* **Extrahierter Text**:
◇ ◇ ◇ ◇ ◇ ◇ ◇

DILLINGER ESCAPE PLAN, THE - Ire Works
Mehr über Dillinger Escape Plan, The
- Genre:
- Mathcore
- Label:
- Relapse/Rough Trade
- Release:
- 09.11.2007
- Fix Your Face
- Lurch
- Black Bubblegum
- Sick On Sunday
- When Acting As A Particle
- Nong Eye Gong
- When Acting As A Wave
- 82588
- Milk Lizard
- Party Smasher
- Dead As History
- Horse Hunter
- Mouth Of Ghosts
DILLINGER sind zurück und auch gleich wieder weg, entschwunden in ihrer eigenen Parallelwelt. Die Aufnahme der Verfolgung bringt nichts, man kommt sowieso nicht hinterher. Wer's dennoch versucht, fällt umgehend auseinander oder tut sich zumindest ziemlich weh. Schmerzloser (wenn auch nur geringfügig) sind Platten wie "Ire Works", die von den Ami-Aliens zurückgelassen werden. Platten, die Normalsterblichen, die atmen, schlafen, essen und trinken müssen, zumindest einen Eindruck davon verschaffen, wie es wohl ist, DILLINGER zu sein und in einer Umgebung zu leben, die aussieht, als hätte sie Dalí gemalt, während ihm seine Frau Gala in regelmäßigen Abständen mit 'nem Rasentraktor über die Füße fuhr: Fließendes wurde schon lange durch Abgehacktes ersetzt, Rundes durch Eckiges, nicht im Geringsten Gesundes durch unheilbar Krankes.

◇ ◇ ◇ ◇ ◇ ◇ ◇

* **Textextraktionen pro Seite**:

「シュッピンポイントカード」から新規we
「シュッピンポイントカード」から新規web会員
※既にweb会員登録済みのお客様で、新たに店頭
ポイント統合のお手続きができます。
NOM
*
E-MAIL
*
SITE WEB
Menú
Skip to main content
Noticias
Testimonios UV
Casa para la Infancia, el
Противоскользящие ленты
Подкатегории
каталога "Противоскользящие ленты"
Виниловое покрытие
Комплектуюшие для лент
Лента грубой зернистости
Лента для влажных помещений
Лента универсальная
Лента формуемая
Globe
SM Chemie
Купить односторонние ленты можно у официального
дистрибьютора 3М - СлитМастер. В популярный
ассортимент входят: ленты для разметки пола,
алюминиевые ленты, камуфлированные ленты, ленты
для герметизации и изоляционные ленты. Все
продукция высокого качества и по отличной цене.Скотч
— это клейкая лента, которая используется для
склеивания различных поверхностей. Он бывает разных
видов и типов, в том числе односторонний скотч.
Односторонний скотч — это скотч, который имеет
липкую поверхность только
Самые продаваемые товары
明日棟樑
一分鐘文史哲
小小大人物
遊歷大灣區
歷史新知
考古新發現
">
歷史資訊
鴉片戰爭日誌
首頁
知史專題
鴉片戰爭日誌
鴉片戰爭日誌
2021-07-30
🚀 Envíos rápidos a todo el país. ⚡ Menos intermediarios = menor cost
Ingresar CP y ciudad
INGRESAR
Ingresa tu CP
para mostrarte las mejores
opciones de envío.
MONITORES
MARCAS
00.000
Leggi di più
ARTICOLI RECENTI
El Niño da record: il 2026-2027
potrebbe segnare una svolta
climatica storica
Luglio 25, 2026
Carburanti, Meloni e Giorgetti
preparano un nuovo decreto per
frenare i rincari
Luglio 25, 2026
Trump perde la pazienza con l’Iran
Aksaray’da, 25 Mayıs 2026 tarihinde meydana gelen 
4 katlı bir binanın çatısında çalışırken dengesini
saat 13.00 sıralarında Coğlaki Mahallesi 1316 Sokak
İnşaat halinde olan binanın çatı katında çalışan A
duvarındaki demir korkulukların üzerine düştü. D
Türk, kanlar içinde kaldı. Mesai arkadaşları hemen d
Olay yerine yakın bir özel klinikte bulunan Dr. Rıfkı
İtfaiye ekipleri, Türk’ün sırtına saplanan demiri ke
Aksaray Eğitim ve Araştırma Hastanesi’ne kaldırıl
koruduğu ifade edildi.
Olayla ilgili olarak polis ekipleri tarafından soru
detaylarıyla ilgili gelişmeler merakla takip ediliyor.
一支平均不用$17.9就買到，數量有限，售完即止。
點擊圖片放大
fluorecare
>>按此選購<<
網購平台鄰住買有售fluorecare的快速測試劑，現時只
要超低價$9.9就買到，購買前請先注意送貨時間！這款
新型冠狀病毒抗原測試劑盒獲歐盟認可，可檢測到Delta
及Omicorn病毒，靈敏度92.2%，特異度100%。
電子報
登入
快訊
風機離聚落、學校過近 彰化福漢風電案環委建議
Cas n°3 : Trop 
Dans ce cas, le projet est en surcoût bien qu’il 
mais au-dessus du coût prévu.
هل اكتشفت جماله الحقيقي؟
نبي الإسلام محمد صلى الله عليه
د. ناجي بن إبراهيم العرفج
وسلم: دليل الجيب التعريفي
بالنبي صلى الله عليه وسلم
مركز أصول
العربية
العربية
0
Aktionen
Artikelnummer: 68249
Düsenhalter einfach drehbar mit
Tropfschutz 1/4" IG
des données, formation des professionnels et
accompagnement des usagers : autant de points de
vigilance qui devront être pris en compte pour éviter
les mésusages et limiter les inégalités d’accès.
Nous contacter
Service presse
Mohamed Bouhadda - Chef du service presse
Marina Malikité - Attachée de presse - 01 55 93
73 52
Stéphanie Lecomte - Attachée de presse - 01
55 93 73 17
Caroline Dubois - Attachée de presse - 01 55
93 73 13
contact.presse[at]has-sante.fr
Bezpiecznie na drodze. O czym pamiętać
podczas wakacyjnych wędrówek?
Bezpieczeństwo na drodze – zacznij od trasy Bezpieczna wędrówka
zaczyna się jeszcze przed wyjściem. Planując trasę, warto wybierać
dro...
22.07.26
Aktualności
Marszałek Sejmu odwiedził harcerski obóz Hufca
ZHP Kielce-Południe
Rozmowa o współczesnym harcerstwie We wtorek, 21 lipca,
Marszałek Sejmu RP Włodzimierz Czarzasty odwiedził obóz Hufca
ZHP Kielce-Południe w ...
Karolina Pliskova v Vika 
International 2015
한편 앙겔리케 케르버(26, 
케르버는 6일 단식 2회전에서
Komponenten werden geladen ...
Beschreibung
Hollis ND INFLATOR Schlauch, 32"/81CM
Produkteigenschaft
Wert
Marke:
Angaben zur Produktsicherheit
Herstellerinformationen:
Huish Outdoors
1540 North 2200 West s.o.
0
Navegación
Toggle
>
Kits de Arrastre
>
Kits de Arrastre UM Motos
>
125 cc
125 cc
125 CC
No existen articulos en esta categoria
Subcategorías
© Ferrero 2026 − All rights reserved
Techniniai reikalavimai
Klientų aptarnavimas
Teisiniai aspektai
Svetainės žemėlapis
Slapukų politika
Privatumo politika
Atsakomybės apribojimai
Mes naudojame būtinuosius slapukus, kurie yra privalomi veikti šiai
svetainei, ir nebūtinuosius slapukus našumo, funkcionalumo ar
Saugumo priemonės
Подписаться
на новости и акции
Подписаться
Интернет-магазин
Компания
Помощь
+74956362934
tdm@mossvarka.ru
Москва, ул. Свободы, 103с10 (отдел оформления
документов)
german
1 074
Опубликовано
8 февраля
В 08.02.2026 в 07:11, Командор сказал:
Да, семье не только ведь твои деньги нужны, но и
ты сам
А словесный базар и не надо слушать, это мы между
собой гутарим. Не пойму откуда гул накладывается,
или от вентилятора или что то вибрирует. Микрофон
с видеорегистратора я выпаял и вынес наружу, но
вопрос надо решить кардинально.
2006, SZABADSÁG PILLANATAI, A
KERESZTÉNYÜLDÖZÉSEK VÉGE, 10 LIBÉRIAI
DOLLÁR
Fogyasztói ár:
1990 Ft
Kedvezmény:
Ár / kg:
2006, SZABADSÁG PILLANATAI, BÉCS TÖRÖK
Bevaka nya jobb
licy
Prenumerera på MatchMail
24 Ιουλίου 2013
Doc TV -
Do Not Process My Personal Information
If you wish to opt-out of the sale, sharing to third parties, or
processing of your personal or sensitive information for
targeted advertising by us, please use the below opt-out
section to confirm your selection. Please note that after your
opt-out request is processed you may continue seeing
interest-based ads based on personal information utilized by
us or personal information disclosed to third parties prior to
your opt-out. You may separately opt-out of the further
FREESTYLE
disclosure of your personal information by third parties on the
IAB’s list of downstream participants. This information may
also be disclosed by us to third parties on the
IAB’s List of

◇ ◇ ◇ ◇ ◇ ◇ ◇

* **Arbeitsauftrag**: Erkläre anhand der Rezension zu „Ire Works“, warum es laut Text nichts bringt, die Verfolgung von DILLINGER aufzunehmen.

* **Antwort zur Aufgabe**: Die Verfolgung bringt nichts, weil man ohnehin nicht hinterherkommt. DILLINGER sind in ihre eigene Parallelwelt entschwunden.